Abstract 3587: Multiplexed nuclear area and micronucleus screening identifies SKP1 as a human chromosome instability gene

Abstract

Abstract Chromosome instability (CIN) is defined as an increase in the rate at which whole chromosomes or large chromosomal fragments are gained or lost. It is hallmark of cancer that occurs frequently in both solid and liquid tumors. In addition, CIN is associated with highly aggressive tumors, the acquisition of multi-drug resistance, tumor recurrence and poor patient prognosis. Despite this, the majority of human CIN genes have yet to be elucidated, highlighting the need for studies aimed at identifying the defective genes that underlie CIN. In this study we utilized two complementary, image-based approaches capable of detecting CIN-associated phenotypes following RNAi-based silencing of candidate CIN genes. The first assay involves quantifying nuclear areas following silencing, where changes in mean nuclear area relative to controls act as a surrogate marker of CIN. The second approach monitors micronucleus (MN) formation where increases in the number of micronuclei are indicative of DNA damage or the mitotic defects that underlie CIN. These assays were employed in a high-content screen of 164 human candidate CIN genes in two unrelated cell lines, HT1080 and hTERT. In HT1080, the nuclear area and MN enumeration assays identified 88 and 96 putative CIN genes, respectively.

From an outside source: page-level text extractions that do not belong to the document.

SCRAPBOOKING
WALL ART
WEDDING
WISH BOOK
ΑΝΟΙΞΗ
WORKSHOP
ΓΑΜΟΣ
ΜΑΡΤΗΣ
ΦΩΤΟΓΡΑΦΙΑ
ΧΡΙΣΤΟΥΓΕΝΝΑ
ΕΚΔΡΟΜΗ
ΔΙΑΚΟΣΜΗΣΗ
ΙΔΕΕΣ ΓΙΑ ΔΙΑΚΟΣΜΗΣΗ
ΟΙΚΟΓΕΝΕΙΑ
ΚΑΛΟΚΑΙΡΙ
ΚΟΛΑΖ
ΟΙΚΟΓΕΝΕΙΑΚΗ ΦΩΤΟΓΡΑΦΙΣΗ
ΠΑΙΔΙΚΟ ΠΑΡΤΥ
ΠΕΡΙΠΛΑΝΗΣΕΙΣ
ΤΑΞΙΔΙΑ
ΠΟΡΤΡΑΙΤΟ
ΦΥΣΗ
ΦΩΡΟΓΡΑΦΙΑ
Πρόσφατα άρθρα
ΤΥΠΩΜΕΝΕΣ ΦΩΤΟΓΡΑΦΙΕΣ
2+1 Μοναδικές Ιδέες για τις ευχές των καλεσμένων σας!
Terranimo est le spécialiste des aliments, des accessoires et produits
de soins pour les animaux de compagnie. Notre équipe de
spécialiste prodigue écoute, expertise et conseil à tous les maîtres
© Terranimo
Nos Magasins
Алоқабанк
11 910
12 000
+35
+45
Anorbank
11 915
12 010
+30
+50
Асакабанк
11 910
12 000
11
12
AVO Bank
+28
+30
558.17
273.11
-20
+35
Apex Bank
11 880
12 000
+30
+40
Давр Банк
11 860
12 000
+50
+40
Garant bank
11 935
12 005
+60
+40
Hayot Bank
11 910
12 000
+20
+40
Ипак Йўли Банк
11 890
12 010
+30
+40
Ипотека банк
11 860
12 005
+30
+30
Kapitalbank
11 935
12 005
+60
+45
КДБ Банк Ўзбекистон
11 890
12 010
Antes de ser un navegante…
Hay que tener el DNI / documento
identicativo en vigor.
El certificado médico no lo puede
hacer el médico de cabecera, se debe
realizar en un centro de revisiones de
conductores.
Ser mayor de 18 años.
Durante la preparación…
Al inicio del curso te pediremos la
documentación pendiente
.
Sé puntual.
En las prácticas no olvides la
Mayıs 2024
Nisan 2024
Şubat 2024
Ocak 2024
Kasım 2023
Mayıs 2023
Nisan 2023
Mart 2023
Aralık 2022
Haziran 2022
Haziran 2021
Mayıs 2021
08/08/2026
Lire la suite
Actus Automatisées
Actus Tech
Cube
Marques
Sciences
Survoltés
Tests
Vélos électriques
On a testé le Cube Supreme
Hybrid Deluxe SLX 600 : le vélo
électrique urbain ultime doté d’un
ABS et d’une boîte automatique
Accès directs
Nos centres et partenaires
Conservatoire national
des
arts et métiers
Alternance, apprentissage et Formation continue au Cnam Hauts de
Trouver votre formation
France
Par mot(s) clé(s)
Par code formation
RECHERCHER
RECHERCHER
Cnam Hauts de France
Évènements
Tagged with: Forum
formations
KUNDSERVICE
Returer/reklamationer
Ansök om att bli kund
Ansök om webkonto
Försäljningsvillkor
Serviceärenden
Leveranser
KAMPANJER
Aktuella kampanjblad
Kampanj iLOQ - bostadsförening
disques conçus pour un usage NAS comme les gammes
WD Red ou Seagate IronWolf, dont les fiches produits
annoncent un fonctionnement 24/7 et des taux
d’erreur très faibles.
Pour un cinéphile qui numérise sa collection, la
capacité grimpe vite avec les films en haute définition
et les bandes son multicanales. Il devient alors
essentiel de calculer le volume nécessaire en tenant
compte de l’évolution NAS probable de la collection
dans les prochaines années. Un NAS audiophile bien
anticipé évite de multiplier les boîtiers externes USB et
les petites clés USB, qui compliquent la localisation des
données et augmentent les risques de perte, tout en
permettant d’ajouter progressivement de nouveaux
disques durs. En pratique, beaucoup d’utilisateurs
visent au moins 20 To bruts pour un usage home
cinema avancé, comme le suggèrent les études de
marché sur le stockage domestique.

In hTERT, the nuclear area and MN assays identified 112 and 19 putative CIN genes, respectively. Promising putative CIN genes such as SKP1 were identified and prioritized for subsequent validation based on the number of assays that identified the gene, and the strength of the CIN phenotype. Preliminary data collected through Western blotting, mitotic chromosome spreads and flow cytometry, provides evidence to support the validation of SKP1 as a bona fide human CIN gene. Identification and characterization of human CIN genes will provide critical insights into CIN and tumorigenesis, as well as identify potential targets that could be exploited in novel, precision medicine approaches for superior cancer treatment. Citation Format: Laura Thompson, Allison Baergen, Zelda Lichtensztejn, Kirk McManus. Multiplexed nuclear area and micronucleus screening identifies SKP1 as a human chromosome instability gene. [abstract]. In: Proceedings of the 107th Annual Meeting of the American Association for Cancer Research; 2016 Apr 16-20; New Orleans, LA. Philadelphia (PA): AACR; Cancer Res 2016;76(14 Suppl):Abstract nr 3587.